Task
Within the data below, tally the lines that contain "viruses" and state only the total.

*** Begin section ***

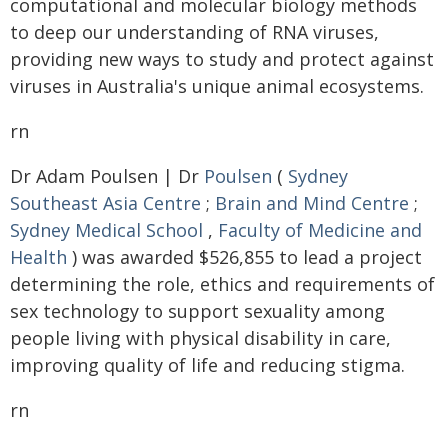
computational and molecular biology methods
to deep our understanding of RNA viruses,
providing new ways to study and protect against
viruses in Australia's unique animal ecosystems.
rn
Dr Adam Poulsen | Dr
Poulsen
(
Sydney
Southeast Asia Centre
;
Brain and Mind Centre
;
Sydney Medical School
,
Faculty of Medicine and
Health
) was awarded $526,855 to lead a project
determining the role, ethics and requirements of
sex technology to support sexuality among
people living with physical disability in care,
improving quality of life and reducing stigma.
rn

*** End section ***

Exercise response
2